Why didn’t Lynch or Yates give him an order?

According to the Washington Post, they balked due to the “institutional power of the FBI director, Comey’s personality and the political realities they were facing.” Basically, they feared the appearances and political consequences of ordering him not to inform Congress.

Did Comey break the law?

I doubt it.

Richard Painter, a professor at the University of Minnesota Law School who was chief White House ethics lawyer under George W. Bush’s, has argued in the New York Times that Comey has also violated the Hatch Act. That law forbids federal officials from, among other things, using their official positions to influence elections. Painter has actually filed a complaint against Comey with the U.S. Office of Special Counsel, which enforces that law. (Violations of the Hatch Act carry potential administrative sanctions, including dismissal.) Painter says you can violate the Hatch Act if your actions influence an election, even if that’s not the intent or goal of your action.

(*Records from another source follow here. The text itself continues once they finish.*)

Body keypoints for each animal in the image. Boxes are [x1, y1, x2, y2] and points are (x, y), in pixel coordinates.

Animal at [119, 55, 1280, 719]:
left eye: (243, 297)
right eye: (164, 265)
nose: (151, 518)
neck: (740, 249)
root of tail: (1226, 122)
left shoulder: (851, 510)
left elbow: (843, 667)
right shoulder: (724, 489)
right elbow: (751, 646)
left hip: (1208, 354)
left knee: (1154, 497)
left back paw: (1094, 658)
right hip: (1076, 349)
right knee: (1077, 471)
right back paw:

Painter’s more qualified than I’ll ever be. Still, I don’t buy it. I can’t believe that by trying to keep his promise to Congress—even if it was a dumb promise and one he never should have made—Comey inadvertently violated the law.

Can Comey be fired?

Yes. FBI directors are appointed by the president to serve 10-year terms, but the president can fire them. (FBI director William Sessions was fired in 1983.)

So far, President Barack Obama has refused even to criticize Comey, however. Perhaps he has not wanted to enter this political mine field, but perhaps he simply still regards Comey as, when all is said and done, a man of integrity who, at worst, made a bad decision in a difficult spot.

After the election, on the other hand, he or a different president might have a different perspective.